I think most people would intuitively expect the signed commit to guarantee the contents of the tree being signed. The idea that you could "git pull" a repo from a compromised machine, verify the signed commit, but not actually have a guarantee about the tree matching the one that was signed would run counter to most people's expectations, I suspect.

In other words, this to me seems like a "technically, we don't guarantee" statement about something that is de facto thought to be guaranteed.



I did a bit of quick reading on this and at first glance my description of how git tagging works appears to be on point, i.e. all it guarantees is that a particular user asserts that tag X points to commit with SHA1 Y.

I'm not sure that it says anywhere in the documentation that it guarantees anything more than that, but I agree that a significant proportion of developers would intuitively expect that the entire content of the tree to be signed rather than just the SHA1.
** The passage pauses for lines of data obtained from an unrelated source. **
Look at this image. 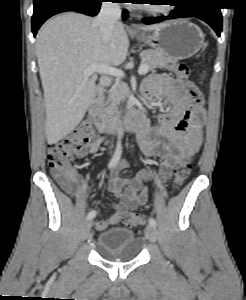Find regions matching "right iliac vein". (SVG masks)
<instances>
[{
	"instance_id": "right-iliac-vein-1",
	"label": "right iliac vein",
	"mask_w": 246,
	"mask_h": 300,
	"mask_svg": "<svg viewBox=\"0 0 246 300\" xmlns=\"http://www.w3.org/2000/svg\"><path fill=\"white\" fill-rule=\"evenodd\" d=\"M91 225H92V222L90 220L85 222L84 228H83V231H82V234H81V239L82 240H85L87 238L88 233L91 229Z\"/></svg>"
}]
</instances>
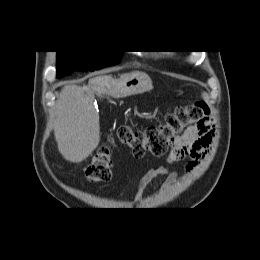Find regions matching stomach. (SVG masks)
I'll list each match as a JSON object with an SVG mask.
<instances>
[{
    "instance_id": "stomach-1",
    "label": "stomach",
    "mask_w": 260,
    "mask_h": 260,
    "mask_svg": "<svg viewBox=\"0 0 260 260\" xmlns=\"http://www.w3.org/2000/svg\"><path fill=\"white\" fill-rule=\"evenodd\" d=\"M153 88L152 80L144 73L124 75L113 86L112 96L123 98L131 95L142 94Z\"/></svg>"
}]
</instances>
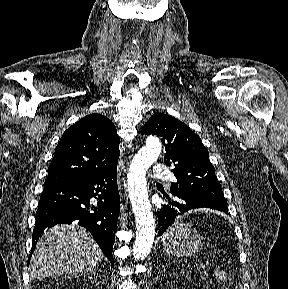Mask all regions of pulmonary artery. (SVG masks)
Segmentation results:
<instances>
[{"label":"pulmonary artery","instance_id":"obj_1","mask_svg":"<svg viewBox=\"0 0 288 289\" xmlns=\"http://www.w3.org/2000/svg\"><path fill=\"white\" fill-rule=\"evenodd\" d=\"M154 175H155V177H157L159 179L171 180V181L174 180V177L172 176L171 172L161 164L155 165Z\"/></svg>","mask_w":288,"mask_h":289}]
</instances>
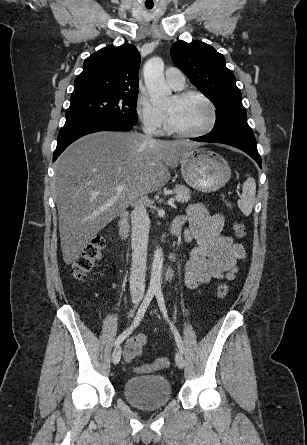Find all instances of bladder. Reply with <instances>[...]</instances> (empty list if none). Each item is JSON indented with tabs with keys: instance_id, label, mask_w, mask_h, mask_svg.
I'll list each match as a JSON object with an SVG mask.
<instances>
[{
	"instance_id": "1",
	"label": "bladder",
	"mask_w": 307,
	"mask_h": 445,
	"mask_svg": "<svg viewBox=\"0 0 307 445\" xmlns=\"http://www.w3.org/2000/svg\"><path fill=\"white\" fill-rule=\"evenodd\" d=\"M122 391L131 405L142 410L160 409L172 398L170 382L157 374L130 377L124 382Z\"/></svg>"
}]
</instances>
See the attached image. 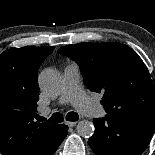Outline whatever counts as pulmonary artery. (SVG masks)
I'll return each mask as SVG.
<instances>
[{
  "label": "pulmonary artery",
  "instance_id": "pulmonary-artery-1",
  "mask_svg": "<svg viewBox=\"0 0 155 155\" xmlns=\"http://www.w3.org/2000/svg\"><path fill=\"white\" fill-rule=\"evenodd\" d=\"M64 85L59 99L60 104L71 103L80 113L89 118L104 115L100 105L91 100L83 90L80 68L76 63H69L63 72ZM48 109H43V113Z\"/></svg>",
  "mask_w": 155,
  "mask_h": 155
}]
</instances>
> I'm not sure that it says anywhere in the documentation that it guarantees anything more than that, but I agree that a significant proportion of developers would intuitively expect that the entire content of the tree to be signed rather than just the SHA1.
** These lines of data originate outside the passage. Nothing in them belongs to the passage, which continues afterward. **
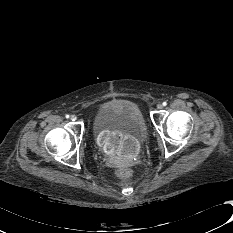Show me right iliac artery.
<instances>
[{"mask_svg": "<svg viewBox=\"0 0 233 233\" xmlns=\"http://www.w3.org/2000/svg\"><path fill=\"white\" fill-rule=\"evenodd\" d=\"M67 119L70 117L68 114H66V116H65Z\"/></svg>", "mask_w": 233, "mask_h": 233, "instance_id": "right-iliac-artery-1", "label": "right iliac artery"}]
</instances>
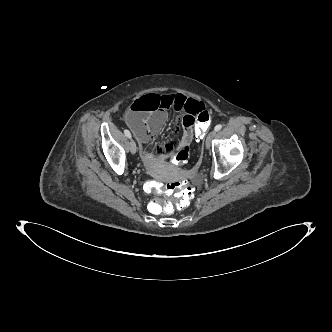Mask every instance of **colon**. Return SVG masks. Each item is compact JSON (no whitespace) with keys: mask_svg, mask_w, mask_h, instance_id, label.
<instances>
[{"mask_svg":"<svg viewBox=\"0 0 332 332\" xmlns=\"http://www.w3.org/2000/svg\"><path fill=\"white\" fill-rule=\"evenodd\" d=\"M195 122L193 129L194 145L196 147H203L205 145V137L208 133V125L210 124L211 113L207 110L200 112ZM193 148L191 146H183L181 151L175 152L169 159V164L173 168H178L181 164H187L193 155ZM144 190L147 193L160 194L162 197H169L175 194V202L163 201L162 199H155L152 202V209L158 213H171L175 208L189 209L192 206L193 187L187 179H177L168 183H160L156 180H149L144 185Z\"/></svg>","mask_w":332,"mask_h":332,"instance_id":"obj_1","label":"colon"}]
</instances>
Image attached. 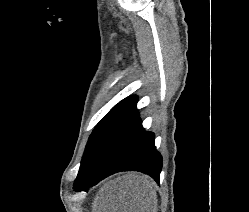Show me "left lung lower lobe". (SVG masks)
Masks as SVG:
<instances>
[{
    "instance_id": "left-lung-lower-lobe-1",
    "label": "left lung lower lobe",
    "mask_w": 249,
    "mask_h": 212,
    "mask_svg": "<svg viewBox=\"0 0 249 212\" xmlns=\"http://www.w3.org/2000/svg\"><path fill=\"white\" fill-rule=\"evenodd\" d=\"M136 104L107 131L88 164L76 178V191L88 190L109 175L140 171L159 183L162 156L154 145V134L145 131Z\"/></svg>"
}]
</instances>
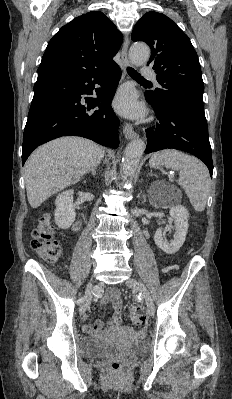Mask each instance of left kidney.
Wrapping results in <instances>:
<instances>
[{"label": "left kidney", "instance_id": "left-kidney-1", "mask_svg": "<svg viewBox=\"0 0 232 399\" xmlns=\"http://www.w3.org/2000/svg\"><path fill=\"white\" fill-rule=\"evenodd\" d=\"M155 194H159L160 188H157L155 184L154 188ZM171 217L174 219L175 225H169V227H173L175 229V233L173 235L174 239L172 241H167L165 237L162 235V229L163 227H159L157 231L154 233V241L160 249H163L165 253H175V251H178L180 249L181 245H183L187 231H188V217L189 213L184 207V205H173V207H170L169 211Z\"/></svg>", "mask_w": 232, "mask_h": 399}]
</instances>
Further evidence that they do assume that: https://news.ycombinator.com/item?id=7003900


I agree that they do assume that, but fail to see what connection that has to the actual workings of git. AFAIK the behaviour of software doesn't change in accordance with how developers think it works.


I'm no expert but as far as I understand, the signature would be valid as long as the hash stays the same. If the commit has been tampered with in such a way that the hash does not change, the signature would still appear valid.